- Born: 20 February 1956 (age 70) Falkirk, Scotland
- Occupation: Businessman
- Employer: Self employed

= Craig Pollock =

British businessman (b.1956)

Craig Pollock (born February 20, 1956) is a British businessman. He was the manager of 1997 World Champion Formula One driver Jacques Villeneuve throughout his top-level career. Pollock was the founder of the British American Racing Formula One team, and served as its CEO and team principal from to .

==Career==

Pollock worked as a teacher in the late 1970s (Keith Grammar School) becoming director of sport (1981–85) at the College Beausoleil in Villars, Switzerland. Here he taught a young Jacques Villeneuve who had been sent to the school following the death of his Formula One driver father Gilles Villeneuve.

After leaving school Villeneuve pursued a career as a racing driver, following in his father's footsteps. Villeneuve entered Formula Three with Prema Powerteam in Italy and had relatively poor results. The two men were brought back together by a chance meeting at the Suzuka circuit. Villeneuve was invited by a Japanese photographer and fan of his late father to attend an event during the GP weekend. Pollock was attending on Honda related business. The meeting at the circuit led to three meetings in Switzerland when Villeneuve was pursuing the possibility of Pollock managing his career. Pollock accepted after the last meeting. Pollock's first initiative was to negotiate with Toyota Team TOM'S in Japan and move Villeneuve to Tokyo in 1992, where he could have the chance to work on his pure talent as a driver. During this year Pollock was contacted by Jean-Claude Torchia working for Imperial Tobacco in Montreal to see if Villeneuve would accept driving in the Formula Atlantic car at Trois-Rivières in Quebec. This opened the door for Pollock to commence future negotiations for Villeneuve's career in the States. A three year deal was signed.

In 1993, Villeneuve raced in American Formula Atlantic before breaking into IndyCars the following year in 1994. After winning at Road America in his rookie season, Villeneuve won the IndyCar championship and the prestigious Indianapolis 500 in 1995. Pollock used this winning streak to negotiate Villeneuve's entry into F1 with the Williams Racing team where he won the championship in his second year, 1997.

During Villeneuve's final year in IndyCar, Pollock had been working in the background to set up a new Formula One team when he had been told by Adrian Reynard that if he could get the funding, the engine supplier partner, and a driver for the team, he could count on Reynard to help.

Imperial Tobacco Canada was taken over by British American Tobacco (BAT) and the door was open for Pollock to use his contacts from the IndyCar success.
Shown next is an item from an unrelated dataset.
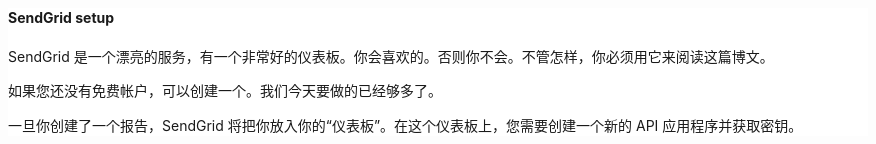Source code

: #### SendGrid setup

SendGrid 是一个漂亮的服务，有一个非常好的仪表板。你会喜欢的。否则你不会。不管怎样，你必须用它来阅读这篇博文。

如果您还没有免费帐户，可以创建一个。我们今天要做的已经够多了。

一旦你创建了一个报告，SendGrid 将把你放入你的“仪表板”。在这个仪表板上，您需要创建一个新的 API 应用程序并获取密钥。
Pollock convinced BAT to invest in the F1 project, using his old contacts from Imperial Tobacco, now working for BAT in the UK.

In 1998, Pollock purchased Tyrrell with his partners and ended up running the team in 1998, while at the same time building British American Racing (BAR) from a Greenfield site, Pollock signed his close friend and driver to be team leader. Immediately a controversial figure, Pollock almost immediately made numerous claims about how successful his team would be during the huge BAR F1 team launch by his partner and technical director of the team, Adrian Reynard, who announced in front of all journalists that "Reynard" had always obtained "pole position" in their first race, then "won" the Championship in their second season. BAR scored no points in their first year, due to unreliability.

Pollock spent his time working to improve the team so much that he successfully negotiated Honda's return to F1 with BAR. BAR Honda launched in 2000 and BAR Honda finished fifth in the Championship (fourth equal in points with Benetton) in the second season the new team.

Pollock managed Villeneuve through to the end of his Formula career.

Following Pollock's departure from BAR, he was contacted by Kevin Kalkhoven to return to Formula One and carry out a due diligence of the bankrupt Arrows Grand Prix International, but Pollock decided against it. Kalkhoven suggested that they enter the CART series and Pollock negotiated the purchase of the assets of PacWest Racing CART team and entered the CART championship for the 2003 series. Pollock managed this only for one season and requested that Kalkhoven purchase his shares to manage this team himself. During this period Pollock introduced Kalkhoven to a former business partner, Gerald Forsythe. From this introduction both Kalkhoven and Forsythe bought the series and Cosworth.

Pollock and Villeneuve ended their formal business relationship in January 2008 but remain close.

===PURE===
In May 2011, Pollock announced his creation of Propulsion Universelle et Récuperation d'Énergie (PURE SA), an engineering company which was set up to design and supply Power Units to F1 as an independent supplier. Pollock became the sole investor in PURE SA and due to the lack of outside investment (having invested his own personal wealth) decided to close the project in 2014, having terminated the full F1 power unit design. PURE SA was liquidated the same year and Pollock retained the intellectual property to the F1 power unit designs.

In July 2012, technical director Gilles Simon announced his departure from PURE in a general email sent out to suppliers and colleagues due to the financial difficulties the company was having. Since Simon's departure, PURE's financial trouble has been well publicised.